A push for ‘I’m sorry’ bill
Doug Wojcieszak of Illinois understands just how powerful the words “I’m sorry” can be.
“We got money, but no apology, no explanation,” said Wojcieszak, who testified in favor of “I’m Sorry” legislation in front of the House Labor Committee yesterday, about the events following his oldest brother’s death due to medical error.
Using his personal experience and work in public affairs for the Illinois legislature, Wojcieszak began Sorry Works!, an advocacy and training group that promotes medical disclosure practices.
“It’s about keeping people connected if something goes wrong,” said Wojcieszak, explaining that the relationship between doctors and patients can be one of the most important and should not be jeopardized by a doctor’s inability to show empathy. Wojcieszak spoke in an interview with the Beacon prior to his testimony at the State House.
Wojcieszak was asked to come and testify at yesterday’s hearing by Steven DeToy and the Rhode Island Medical Society (RIMS).
DeToy, RIMS and Warwick Representative Joseph McNamara have sought to get an “I’m Sorry,” or benevolent gestures, law onto the books for almost five years, and DeToy often used the Sorry Works! website as a resource.
“I think that there is a possibility that those in the legal practices have debated whether or not these expressions of sympathy are immiscible in court,” said McNamara in a phone interview on the failure of previous bills.
Even following the high profile support of actor and Warwick native James Woods during last year’s campaign, no law was passed. After Woods’ brother, Michael, died, the actor brought a lawsuit against Kent Hospital. As part of a settlement, the hospital set up the Michael Woods Institute to facilitate new hospital procedures.
Currently, 36 states have versions of “I’m Sorry” laws, including Massachusetts and Connecticut.
“If something seems the least bit good for doctors, lawyers oppose it; if something is the least bit good for patients, the medical community opposes it,” said Wojcieszak, who has visited almost 45 states to speak about his disclosure process.
“The way our legal system works, both sides are told not to talk to each other,” said DeToy, adding that the ability for doctors and families to have conversations and gain closure leads to fewer medical malpractice lawsuits.
McNamara echoed this fact, explaining that when Michigan Medical Center adopted a similar practice in 2002, the number of malpractice suits was cut in half over five years.
Despite the state’s history, DeToy and McNamara are hopeful that this year’s more refined legislation will change the minds of the committee.
In addition to the removal of an unanticipated outcomes clause that caused concern in previous years, DeToy believes the fact that many committee members are familiar with the issue will make a change.
“At some point, it’s common sense,” said DeToy. “It’s inevitable.”
Wojcieszak sees three main reasons for the implementation of “I’m sorry” legislation: reducing instances of medical malpractice, making medical practice safer and helping to heal doctors and nurses.
“Doctors and nurses suffer as much as we do,” said Wojcieszak, explaining that cases of depression, broken families and suicides are common among medical practitioners involved in medical errors.
In Wojcieszak’s opinion, legislation such as this speeds up the process of implementing his disclosure education.
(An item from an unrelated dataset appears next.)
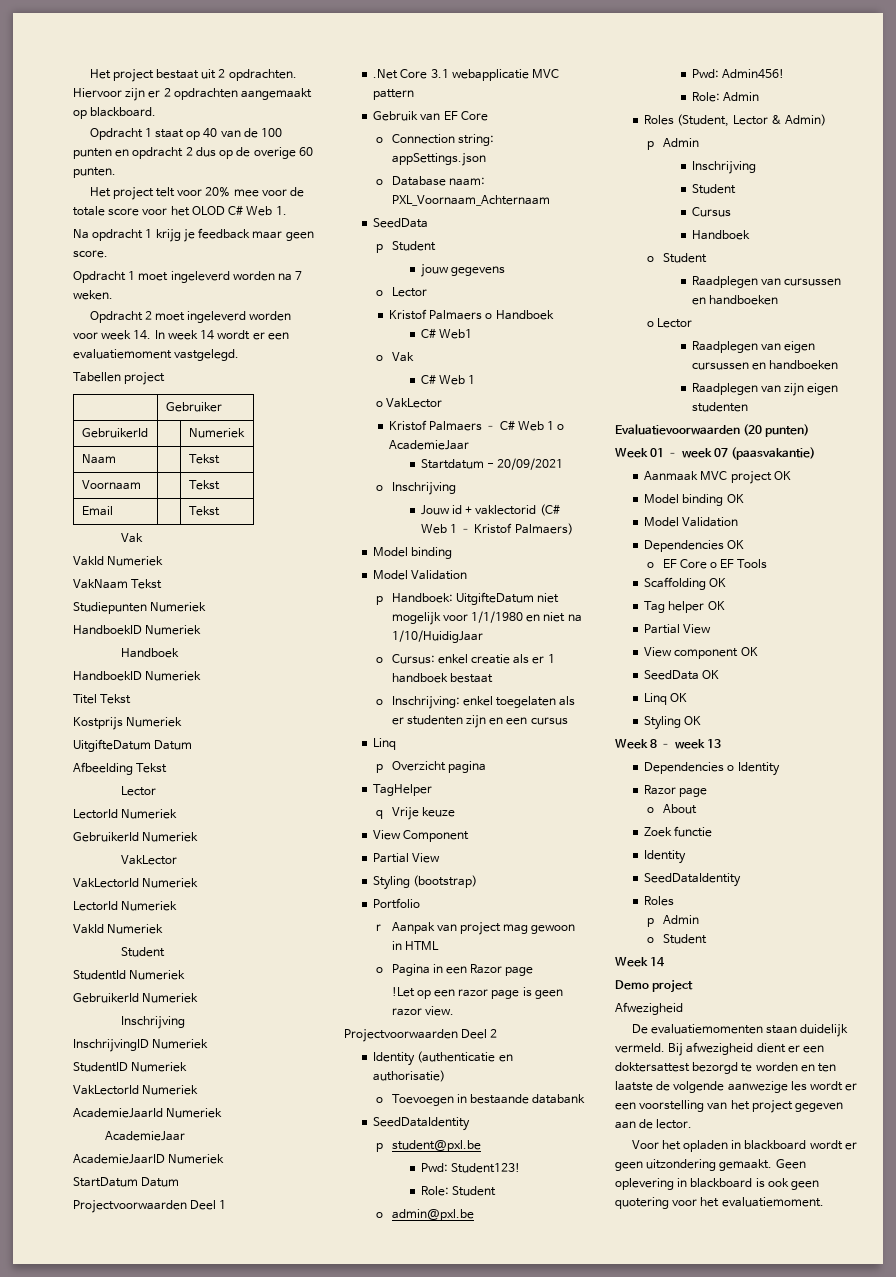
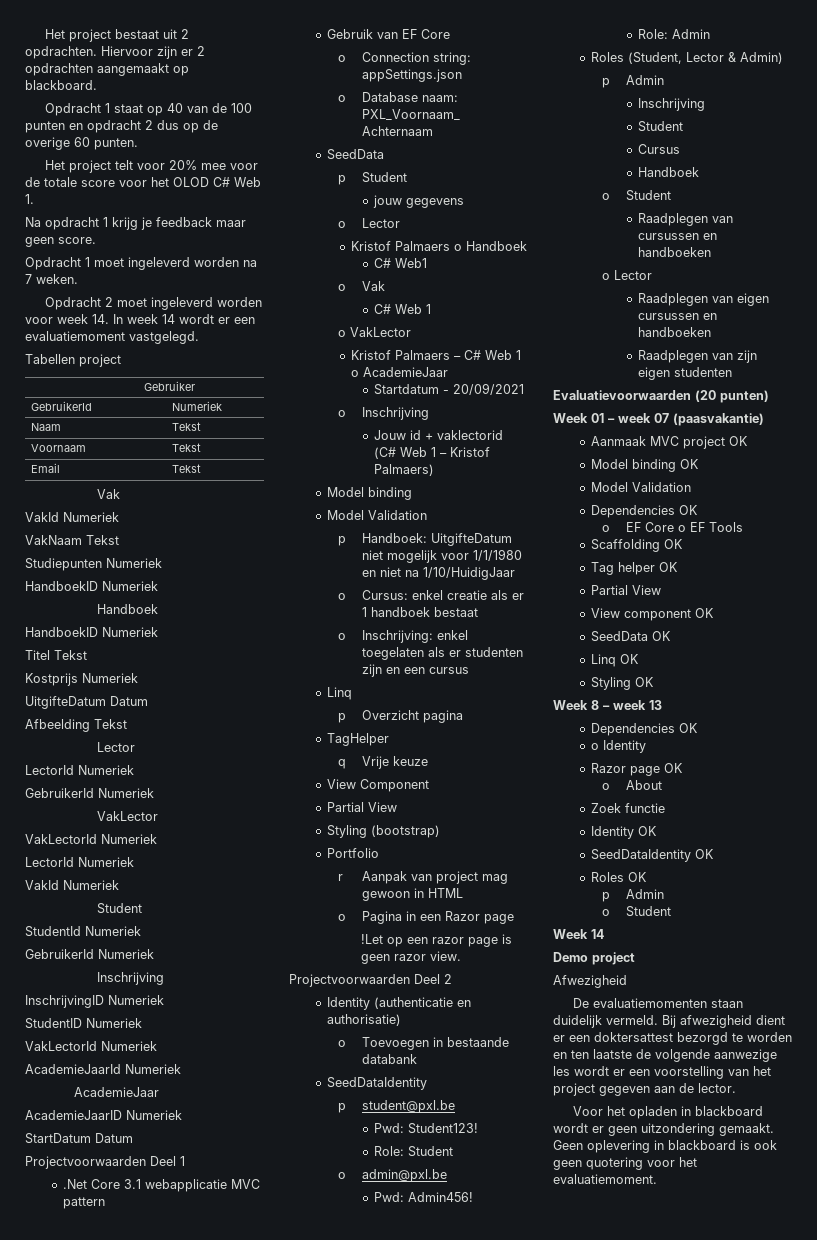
(725, 768) none -> [679,723,699,733] OK //
(708, 792) none -> [664,763,684,773] OK
[644,873,742,887] [644,896,675,906] // SeedDataIdentity // Roles -> [638,826,658,836] [591,849,715,862] [591,872,648,882] OK // SeedDataIdentity OK // Roles OK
Wojcieszak explained that he trains individuals in the medical field, whether they are doctors, hospitals or council, to start by having a conversation with the family. They can apologize without hesitation for the situation, inform the family that a review will be conducted within a few days and offer to help the family with anything they may need.
“If we can fix the problems, why do we have to go to court? We got money, but no apology, no explanation,” said Wojcieszak.
Following the initial meeting, a review of what happened is conducted by third party experts from places such as Harvard and Stanford. Once the review is complete, the report is given to the family.
If it is found that the doctors or hospital is at fault, they apologize, and offer to provide financial and emotional assistance. If no mistake is discovered, the report is provided to the family and they are welcome to conduct their own review with their own experts.
“At the end of the day, either side can still go to court,” said Wojcieszak. He adds that if mistakes are found through the use of these reviews, similar mistakes can be avoided in the future.
McNamara sees the presence of apology laws as beneficial to doctor-patient relationships.
“It is a very human emotion, when someone makes a mistake to expect them to apologize. The fact that medical practitioners have been hesitant to do this because it can be used against them in medical malpractice suits has been very detrimental to the doctor-patient relationship,” he said.
McNamara went on to say that the law provides “therapeutic closure” for both doctors and patients.
Yesterday afternoon, Wojcieszak was hopeful that his testimony not only sent a message to the committee but to the entire Rhode Island medical community that “this is good for you.”
Even if no decision is made regarding the creation of an apology law in Rhode Island, Wojcieszak encourages his process in area hospitals. He has trained doctors and hospitals in areas with and without the presence of a law. He also takes calls from individual doctors who need help handling a particular situation.